Conditions worsen for migrants denied passage across the Balkans

23 Nov, 2015

Conditions for hundreds of migrants stuck on Balkan borders worsened on Sunday as temperatures dropped and a first smattering of snow fell. Countries along the Balkan route taken by hundreds of thousands of migrants seeking refuge in western Europe last week began filtering the flow, granting passage only to those fleeing conflict in Syria, Iraq and Afghanistan.
The move has stranded a growing number of Iranians, Pakistanis, Bangladeshis and other nationalities from Asia and Africa.
A group of Iranians, blocked from entering Macedonia from Greece by barbed wire and rows of police, erected a banner on Sunday announcing a hunger strike. Some blocked the railway line running between the two countries.
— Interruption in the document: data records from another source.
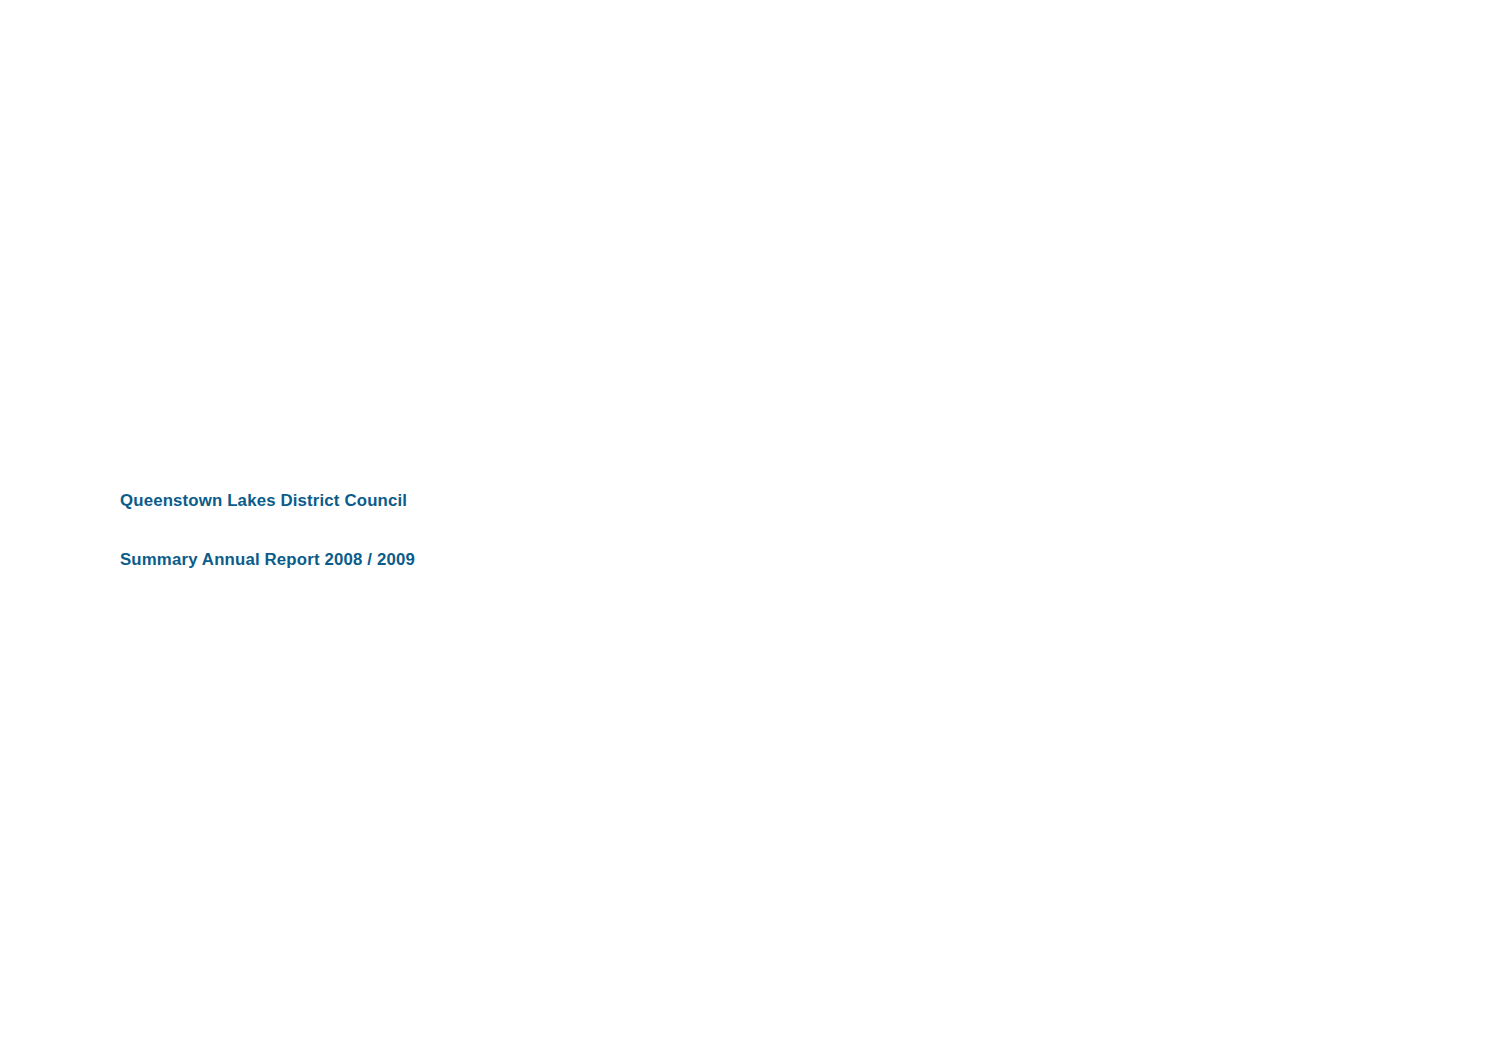Queenstown Lakes District Council
Summary Annual Report 2008 / 2009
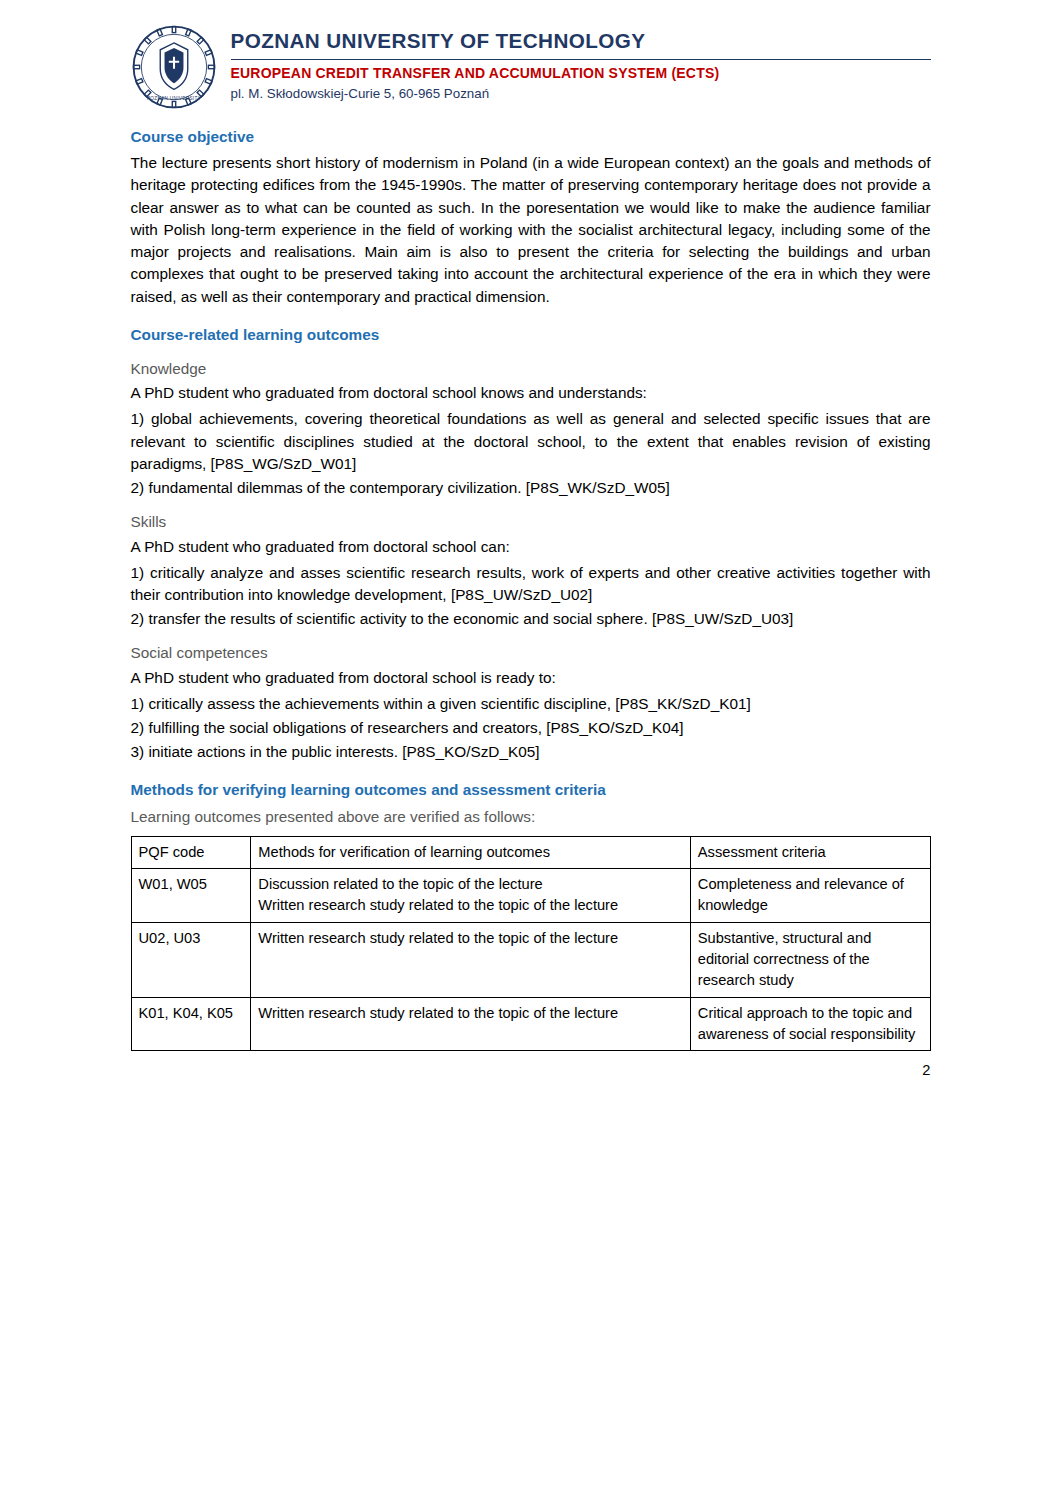POZNAN UNIVERSITY
Poznan University of Technology
European Credit Transfer and Accumulation System (ECTS)
pl. M. Skłodowskiej-Curie 5, 60-965 Poznań
Course objective
The lecture presents short history of modernism in Poland (in a wide European context) an the goals and methods of heritage protecting edifices from the 1945-1990s. The matter of preserving contemporary heritage does not provide a clear answer as to what can be counted as such. In the poresentation we would like to make the audience familiar with Polish long-term experience in the field of working with the socialist architectural legacy, including some of the major projects and realisations. Main aim is also to present the criteria for selecting the buildings and urban complexes that ought to be preserved taking into account the architectural experience of the era in which they were raised, as well as their contemporary and practical dimension.
Course-related learning outcomes
Knowledge
A PhD student who graduated from doctoral school knows and understands:
1) global achievements, covering theoretical foundations as well as general and selected specific issues that are relevant to scientific disciplines studied at the doctoral school, to the extent that enables revision of existing paradigms, [P8S_WG/SzD_W01]
2) fundamental dilemmas of the contemporary civilization. [P8S_WK/SzD_W05]
Skills
A PhD student who graduated from doctoral school can:
1) critically analyze and asses scientific research results, work of experts and other creative activities together with their contribution into knowledge development, [P8S_UW/SzD_U02]
2) transfer the results of scientific activity to the economic and social sphere. [P8S_UW/SzD_U03]
Social competences
A PhD student who graduated from doctoral school is ready to:
1) critically assess the achievements within a given scientific discipline, [P8S_KK/SzD_K01]
2) fulfilling the social obligations of researchers and creators, [P8S_KO/SzD_K04]
3) initiate actions in the public interests. [P8S_KO/SzD_K05]
Methods for verifying learning outcomes and assessment criteria
Learning outcomes presented above are verified as follows:
| PQF code | Methods for verification of learning outcomes | Assessment criteria |
| --- | --- | --- |
| W01, W05 | Discussion related to the topic of the lecture Written research study related to the topic of the lecture | Completeness and relevance of knowledge |
| U02, U03 | Written research study related to the topic of the lecture | Substantive, structural and editorial correctness of the research study |
| K01, K04, K05 | Written research study related to the topic of the lecture | Critical approach to the topic and awareness of social responsibility |
2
"We won't go back to Iran," one man had scrawled on cardboard. A light rain began to fall, while further north along the route snow announced the arrival of winter.
"We are people too," said an Iranian man who gave his name as Ahmed. "We are not terrorists, just ordinary people searching for a better life. We crossed thousands of miles. For what? To be stuck here?"
Macedonia, Serbia and Croatia say they took the step to begin filtering the flow after Slovenia, which is part of Europe's Schengen zone of passport-free travel, said it would no longer admit what it called "economic migrants".
The new measure coincides with rising concern over the security risk of the chaotic and often unchecked flow of humanity into Europe in the aftermath of the November 13 attacks in Paris by Islamist militants in which 130 people died.
It has emerged that two suicide bombers involved in the attacks took the same trail, arriving by boat in Greece and then travelling north across the Balkans. Most of the attackers, however, were citizens of France or Belgium.
Aid agencies have warned that those denied passage and the right to seek asylum risk being left in limbo without sufficient aid against the winter.
On the Macedonian-Greek border, hundreds of people were stranded in dozens of tents behind barbed wire, as Syrians, Iraqis and Afghans were filtered through fences and granted passage.
"We are not terrorists. We just go for a better life. Please let us go," read another banner.
One man denied entry stripped to the waist and wrote on his chest, "Shoot us or save us."